WORK REQUIRED: Strip out all images, then restate the data verbatim.

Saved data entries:
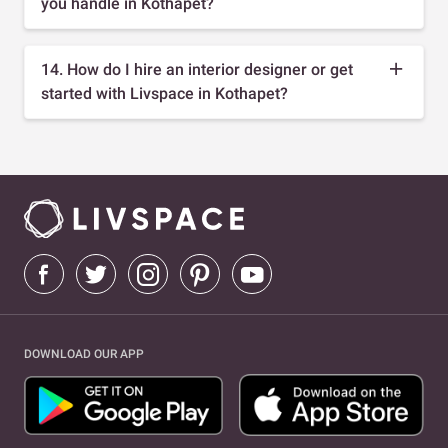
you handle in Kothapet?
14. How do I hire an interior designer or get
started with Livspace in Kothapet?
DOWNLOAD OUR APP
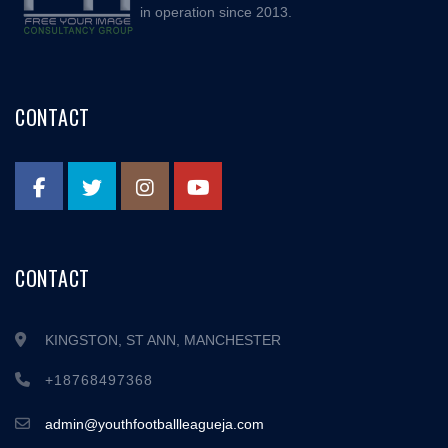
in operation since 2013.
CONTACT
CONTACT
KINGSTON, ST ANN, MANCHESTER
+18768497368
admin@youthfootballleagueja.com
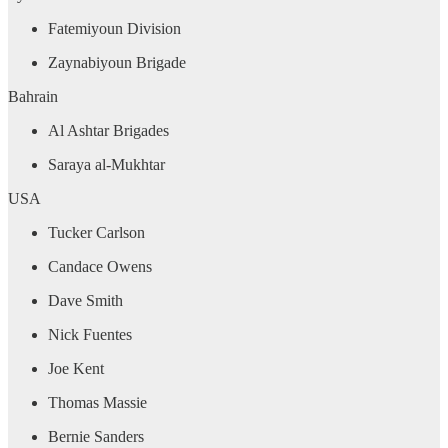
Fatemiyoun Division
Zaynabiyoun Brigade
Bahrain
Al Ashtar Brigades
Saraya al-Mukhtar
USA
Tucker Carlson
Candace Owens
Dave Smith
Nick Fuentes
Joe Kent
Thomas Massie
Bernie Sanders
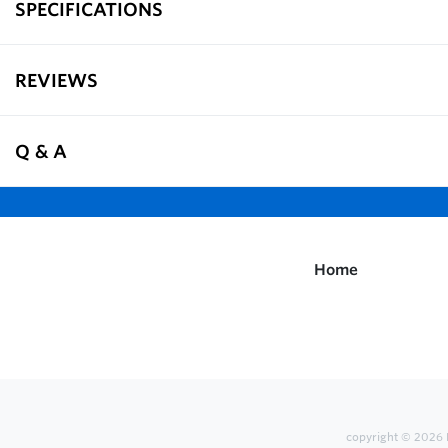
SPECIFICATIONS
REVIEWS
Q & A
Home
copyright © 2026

TASK RESULT:
you handle in Kothapet?
14. How do I hire an interior designer or get
started with Livspace in Kothapet?
DOWNLOAD OUR APP
in operation since 2013.
CONTACT
CONTACT
KINGSTON, ST ANN, MANCHESTER
+18768497368
admin@youthfootballleagueja.com
Fatemiyoun Division
Zaynabiyoun Brigade
Bahrain
Al Ashtar Brigades
Saraya al-Mukhtar
USA
Tucker Carlson
Candace Owens
Dave Smith
Nick Fuentes
Joe Kent
Thomas Massie
Bernie Sanders
SPECIFICATIONS
REVIEWS
Q & A
Home
copyright © 2026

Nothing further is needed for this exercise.